Si pensi – solo per fare un esempio – che Gino (storico regista, fra l’altro, della trasmissione “Qua e là per l’Umbria”) recuperava dal cestino i nastri delle trasmissioni che venivano gettati alle ortiche. E, così facendo, ha salvato dalla dispersione un patrimonio di storia ineguagliabile.
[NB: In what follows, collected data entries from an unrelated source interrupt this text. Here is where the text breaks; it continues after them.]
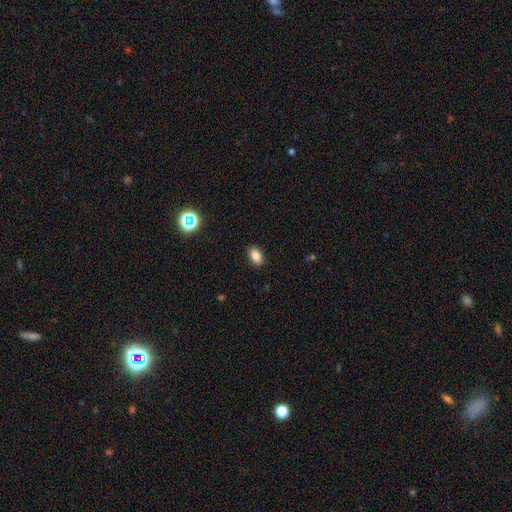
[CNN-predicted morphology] smooth 85%, star or artifact 10%, featured or disk 5%. Down the decision tree: how rounded — in between (89%); merging — none (89%).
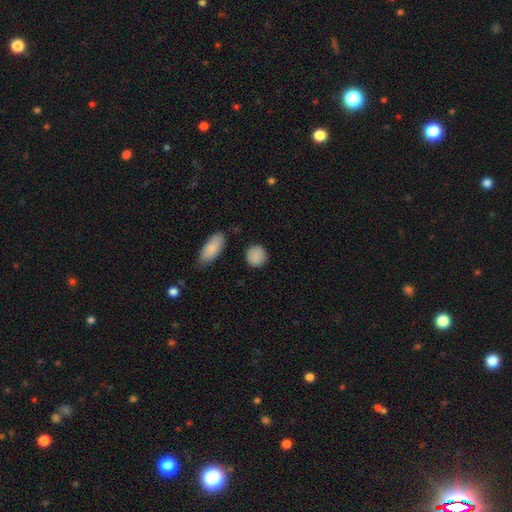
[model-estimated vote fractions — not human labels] smooth_or_featured: smooth (p=0.88) [alt: star or artifact p=0.07]
how_rounded: round (p=0.84) [alt: in between p=0.14]
merging: none (p=0.86) [alt: minor disturbance p=0.09]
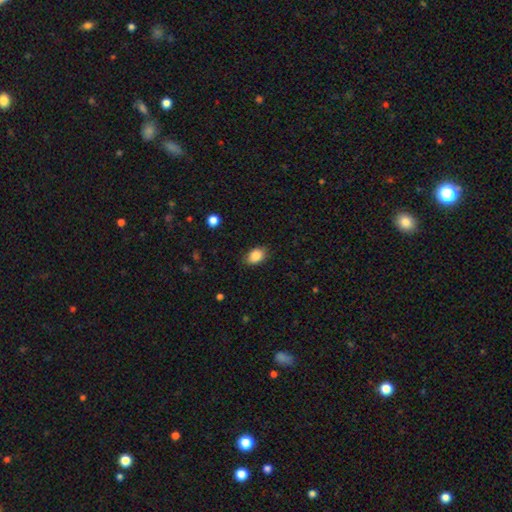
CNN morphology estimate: smooth-or-featured: smooth: 88% | star or artifact: 8% | featured or disk: 4%
  how-rounded: in between: 80% | round: 19% | cigar-shaped: 1%
  merging: none: 82% | minor disturbance: 14% | major disturbance: 3% | merger: 1%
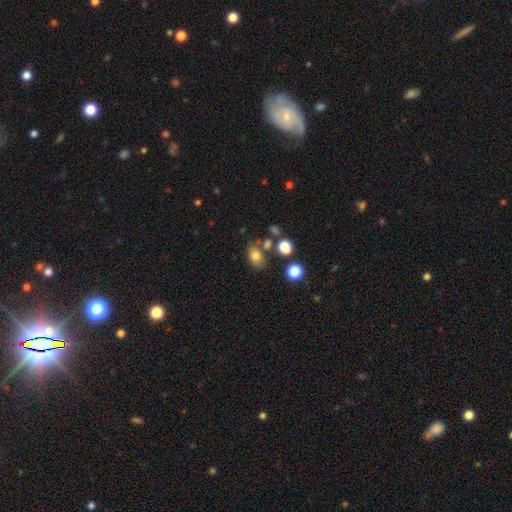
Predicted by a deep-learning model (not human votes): Smooth or featured? Predicted: smooth (p=0.77). How rounded? Predicted: in between (p=0.77). Merging? Predicted: none (p=0.68).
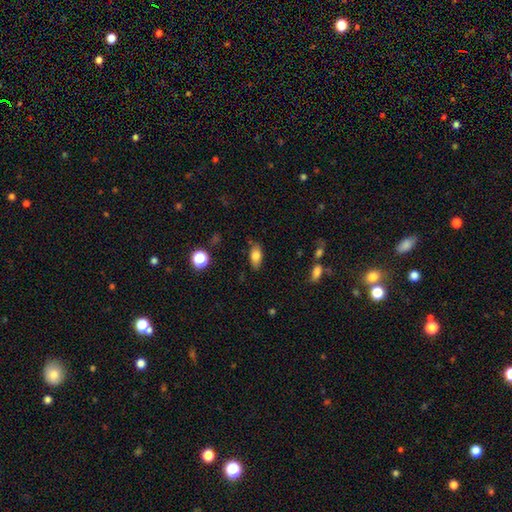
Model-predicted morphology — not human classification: smooth-or-featured: smooth: 80% | featured or disk: 11% | star or artifact: 9%
  how-rounded: in between: 87% | cigar-shaped: 7% | round: 6%
  merging: none: 81% | minor disturbance: 14% | major disturbance: 3% | merger: 2%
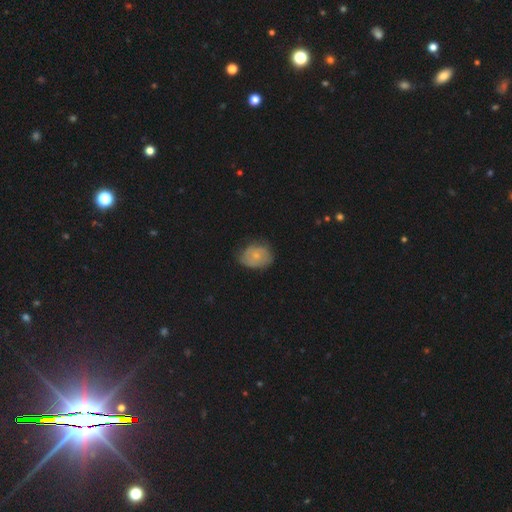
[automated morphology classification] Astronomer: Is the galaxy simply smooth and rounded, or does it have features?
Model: smooth — 55% (runner-up: featured or disk, 37%).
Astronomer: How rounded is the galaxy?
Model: in between — 58% (runner-up: round, 41%).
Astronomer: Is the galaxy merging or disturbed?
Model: none — 59%.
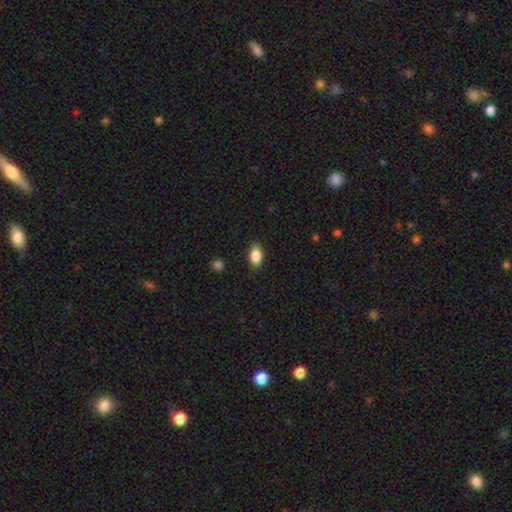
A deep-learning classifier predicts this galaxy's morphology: Overall: smooth (87%). How rounded: in between (89%). Merging: none (87%).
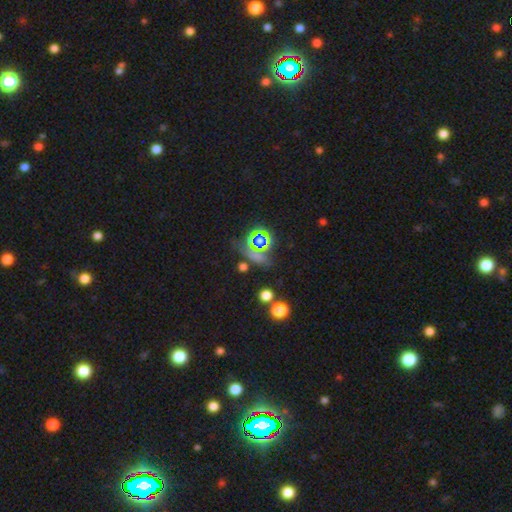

Ma chi è Gino Goti? Toscano di nascita, umbro di persuasa adozione, dopo esperienze teatrali come attore al Piccolo Teatro La Fonte Maggiore di Perugia e come regista e direttore della Compagnia del Teatro Dialettale, vince nel 1966 un concorso per annunciatore radiofonico ed è assunto in RAI, Sede Regionale per l'Umbria. “All’epoca – racconta – le severissime commissioni erano formate dal meglio dell’intellettualità nazionale. Bastava una lacuna, un piccolo errore di dizione per essere irrimediabilmente scartato”.

Dopo un periodo da annunciatore e lettore del giornale radio, Goti inizia l'attività di regista radiofonico per molte trasmissioni in onda sui programmi nazionali, ma realizzate a Perugia. Collabora con Silvio Gigli, Carlo Dapporto, Gianni Agus, Maurizio Costanzo, Marcello Casco, Gaio Fratini, Riccardo Pazzaglia, Corrado, Gianni Boncompagni, Renzo Arbore, Silvana Giacobini, Claudio Villa, Pippo Baudo e tanti altri personaggi del mondo artistico, della radio e della televisione.

Inviato speciale per l'Umbria di “Buon Pomeriggio”, condotto da Maurizio Costanzo e Dina Luce, ha collaborato anche per il Gambero, Arrivano i Nostri, Sorella Radio, Bandiera Gialla, la Radio per le Scuole.

Programmista-regista televisivo dal 1976, ha realizzato documentari per la Sede Regionale dell'Umbria e per le Reti Nazionali, curando la regia per Umbria Jazz, Festival dei Due Mondi di Spoleto, Giostra della Quintana, Umbria Fiction, Prix Italia, Dopo Festival di Sanremo e per i collegamenti esterni di Uno Mattina, Domenica In, Italia Sera, Samarcanda, Alla ricerca dell'Arca, 90° Minuto, La Domenica Sportiva, Il Processo del Lunedì, Dribbling, Fantastico.

Le trasmissioni sportive dei TG prima, del Pool Sportivo e della TGS poi, e infine di RAISPORT lo hanno avvicinato a quasi tutti gli sport immaginabili e possibili. Con una predilezione per il ciclismo, praticato per vari decenni come amatore. Importantissimi, sotto il profilo professionale e umano, il contatto e l'esperienza al fianco di tutti i radiotelecronisti della RAI.

Moltissimi “inviati” di “Quelli...che il calcio” (condotto da Fabio Fazio) hanno avuto come regista Gino Goti: Everardo Dalla Noce, Nando Martellini, Idris, Lamberto Sposini, Suor Paola, Stefano Carloni, Fiona May, Vittorio Citterich, Piero Pelù, Orietta Berti, Dody Battaglia dei Pooh, Piero Barucci, Gino Bartali, Marcolino e Padre Buozzi, Il Trioreno, Ceccherini e Paci, Gaspare, I Tenores di Bitti, Enrico Vaime, Paolo Brosio, Antonello Venditti, Renato Pozzetto, Teo Teocoli, Michele Cucuzza.

Goti ha firmato la regia di filmati istituzionali di Aziende operanti a livello internazionale e di numerosi documentari per Enti Pubblici, Aziende di Promozione Turistica, Comuni, Province, Regioni, vincendo un “Airone d'argento” all'International Tourfilm Festival di Montecatini Terme.

Per il Ministero dei Beni Culturali, ha realizzato il documentario sul restauro della Cappella del Signorelli nel Duomo di Orvieto. Altri documentari sono stati curati per la Soprintendenza ai beni culturali e ambientali dell'Umbria.

Goti fa parte delle più importanti Associazioni sportive e culturali del territorio. È tuttora attivo come giornalista e film maker. Mi piace chiudere rivendicando l’orgoglio di essere amico di Gino: uomo di rara modestia e straordinaria umanità. Fra l’altro: poeta sensibile (in lingua e in dialetto), sempre attento e rispettoso. Insomma: un professionista d’altri tempi ma, incredibilmente al passo coi tempi.